## Record extracts
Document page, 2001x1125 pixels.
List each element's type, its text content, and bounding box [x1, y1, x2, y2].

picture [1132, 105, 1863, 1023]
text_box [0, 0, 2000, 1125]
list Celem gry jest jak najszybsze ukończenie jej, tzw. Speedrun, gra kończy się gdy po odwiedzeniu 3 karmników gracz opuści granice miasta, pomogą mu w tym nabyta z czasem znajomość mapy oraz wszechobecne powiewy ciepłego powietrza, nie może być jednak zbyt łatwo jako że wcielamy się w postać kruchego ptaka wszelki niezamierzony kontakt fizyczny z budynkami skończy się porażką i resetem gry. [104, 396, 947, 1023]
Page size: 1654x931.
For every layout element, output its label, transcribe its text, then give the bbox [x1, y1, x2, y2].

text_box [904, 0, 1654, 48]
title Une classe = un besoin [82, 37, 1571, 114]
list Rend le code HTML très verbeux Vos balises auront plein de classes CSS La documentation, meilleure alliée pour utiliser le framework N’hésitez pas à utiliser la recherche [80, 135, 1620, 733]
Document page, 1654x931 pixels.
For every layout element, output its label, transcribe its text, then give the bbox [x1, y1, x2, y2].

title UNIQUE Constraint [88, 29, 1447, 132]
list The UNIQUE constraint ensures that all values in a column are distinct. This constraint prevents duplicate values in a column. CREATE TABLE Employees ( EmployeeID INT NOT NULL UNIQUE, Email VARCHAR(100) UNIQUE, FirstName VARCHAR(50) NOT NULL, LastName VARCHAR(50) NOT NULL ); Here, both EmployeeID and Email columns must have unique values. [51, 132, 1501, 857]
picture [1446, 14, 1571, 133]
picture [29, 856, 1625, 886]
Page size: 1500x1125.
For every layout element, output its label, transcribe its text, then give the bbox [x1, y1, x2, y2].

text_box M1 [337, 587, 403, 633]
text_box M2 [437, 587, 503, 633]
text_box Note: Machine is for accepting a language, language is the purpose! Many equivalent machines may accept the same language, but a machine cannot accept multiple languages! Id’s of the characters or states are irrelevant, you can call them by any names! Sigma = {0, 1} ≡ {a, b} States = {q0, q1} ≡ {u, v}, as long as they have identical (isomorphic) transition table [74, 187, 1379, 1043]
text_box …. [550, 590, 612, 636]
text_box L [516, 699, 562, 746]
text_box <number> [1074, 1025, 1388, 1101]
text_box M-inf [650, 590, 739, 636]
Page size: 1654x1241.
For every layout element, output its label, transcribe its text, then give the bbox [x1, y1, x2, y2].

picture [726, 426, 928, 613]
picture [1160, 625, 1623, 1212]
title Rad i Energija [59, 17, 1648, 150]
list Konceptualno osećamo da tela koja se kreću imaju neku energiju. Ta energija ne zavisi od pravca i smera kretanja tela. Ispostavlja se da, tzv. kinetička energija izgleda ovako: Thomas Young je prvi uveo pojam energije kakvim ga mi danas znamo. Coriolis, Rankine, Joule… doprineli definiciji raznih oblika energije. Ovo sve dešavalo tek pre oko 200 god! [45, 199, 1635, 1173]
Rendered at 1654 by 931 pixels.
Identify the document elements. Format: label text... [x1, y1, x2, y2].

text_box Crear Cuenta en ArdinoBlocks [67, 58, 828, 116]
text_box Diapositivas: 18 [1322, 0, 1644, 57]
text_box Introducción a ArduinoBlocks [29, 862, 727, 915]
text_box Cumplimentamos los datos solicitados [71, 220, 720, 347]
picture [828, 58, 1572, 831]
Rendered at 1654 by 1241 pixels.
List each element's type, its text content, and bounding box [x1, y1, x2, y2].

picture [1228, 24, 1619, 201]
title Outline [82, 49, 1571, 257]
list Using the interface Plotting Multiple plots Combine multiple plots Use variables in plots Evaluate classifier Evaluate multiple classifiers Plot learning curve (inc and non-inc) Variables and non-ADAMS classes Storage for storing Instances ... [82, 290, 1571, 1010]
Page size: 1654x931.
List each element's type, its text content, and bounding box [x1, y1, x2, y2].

## What is expected
Could you give back only the data from its first line through the line containing "text_box [0, 0, 2000, 1125]", with "bounding box" changed to "bbox" and nothing else altered?

## Full answer
Document page, 2001x1125 pixels.
List each element's type, its text content, and bbox [x1, y1, x2, y2].

picture [1132, 105, 1863, 1023]
text_box [0, 0, 2000, 1125]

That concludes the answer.